Shoving off from Atlantic City just after that early breakfast marked the beginning of our walk into the heart of the Great Divide Basin, its lack of water and overall expansive desolation. Just as we said a final goodbye to Carmella, the other half of the husband and wife team at Wild Bill’s, she looked at us with a smile and said: “There’s beauty out there. You just have to look for it.” The kind of simple wisdom that too often goes unsaid.
And she was right. For a land so patently devoid of trees, water, and the usual signs of life and vibrance there was a quiet sort of richness to it. Herds of cattle appearing in the distance over each wave of hills; antelope gliding through the sage brush with incredible speed; great packs of wild horses, their coats a kaleidoscope of different colors.
Water sources separated by far longer distances than usual added punctuation, both excitement at reaching them and the pause of resting our legs and feet from the near constant forward motion—a far cry from the days of negotiating blowdown. Stone posts came early and often, announcing that we were following the Oregon Trail, launching memories of playing the game of the same name as a kid.
Our constant companion was an unseen one, the relentless west-northwest wind propelling us along from behind as the trail continued along the same southeastern tack it has taken throughout Wyoming. The irony of our direction was that in many ways, the soundtrack of this hike has been an album of the same name—Southeastern—by singer-songwriter Jason Isbell. (Thanks to Greg and Mija for introducing it to me!)

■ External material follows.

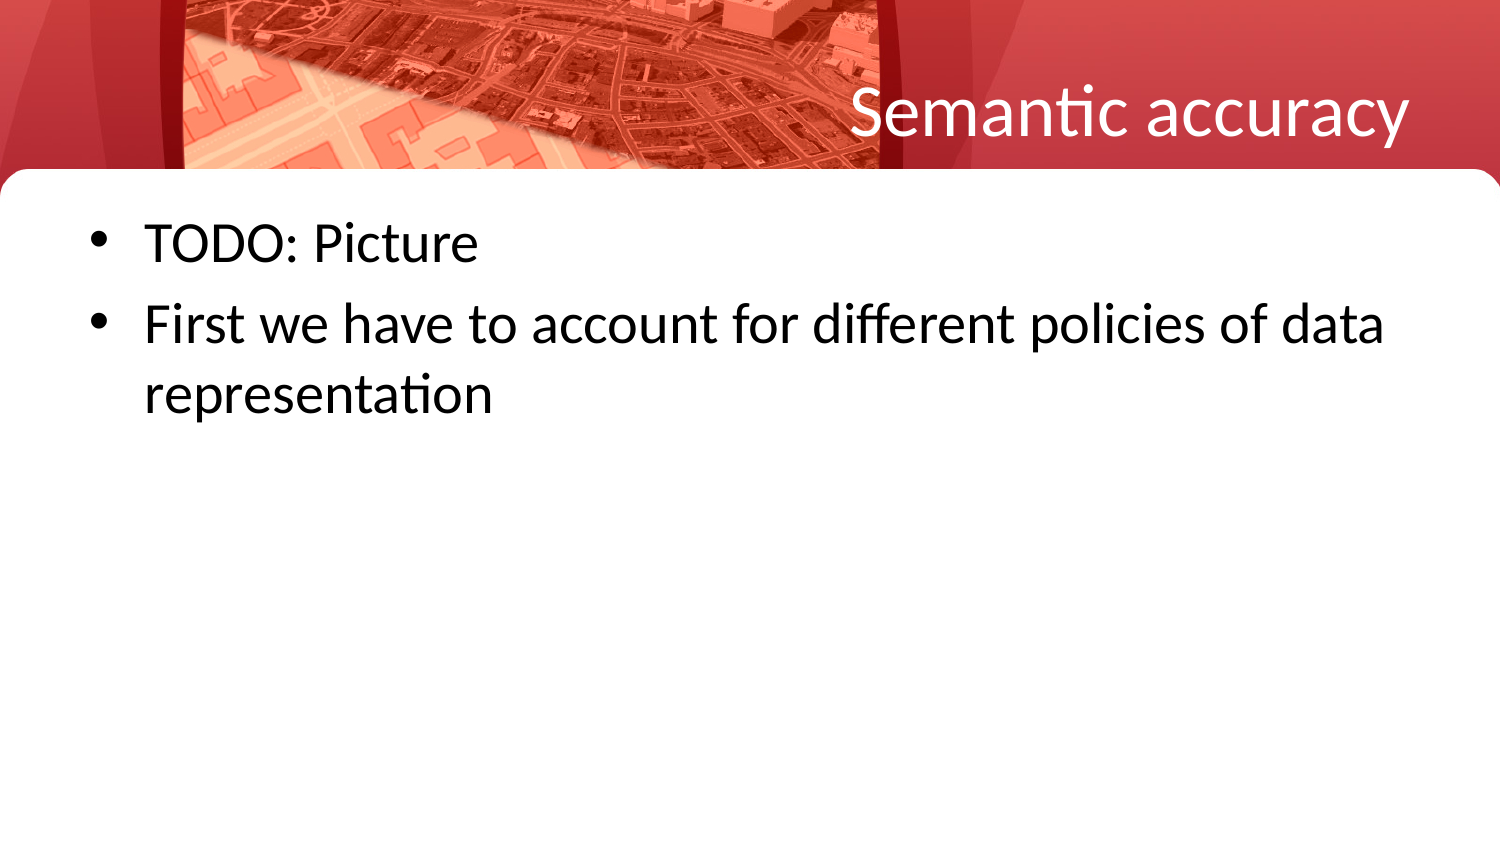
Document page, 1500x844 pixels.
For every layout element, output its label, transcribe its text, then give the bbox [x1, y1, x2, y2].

list TODO: Picture First we have to account for different policies of data representation [73, 196, 1427, 798]
title Semantic accuracy [73, 44, 1427, 170]
picture [0, 0, 1500, 844]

It’s an album of deeply personal songwriting and I’ve found myself coming back to it again and again to appreciate the stories it tells, many of tragedy and sorrow, and the often winding and painful path to growth. But what is inescapable is the understanding that, short of the loss of my Dad far too soon, I have no frame through which to relate to Isbell’s storytelling and, in this case, that’s a very fortunate thing.
Mine has been a life not of turmoil, tragedy, and struggle. It’s been made of far less dramatic, poetic stuff and hearing songs of a life made of those things makes me feel both fortunate and embarrassed by that same good fortune. Maybe that’s why I’ve come back to it so often, a reminder of what I have and what I haven’t had to suffer through.
Thinking of what it must take for a musician to lay themselves bare in such a way and to share it with the world, makes me think of what I could possibly share that would be of note to anyone. I don’t have Isbell’s gift for music or poetry but I have this adventure, this story to share. To know it is to know me. And if you’re reading this, you’re a part of that story, one that is still yet to be fully written.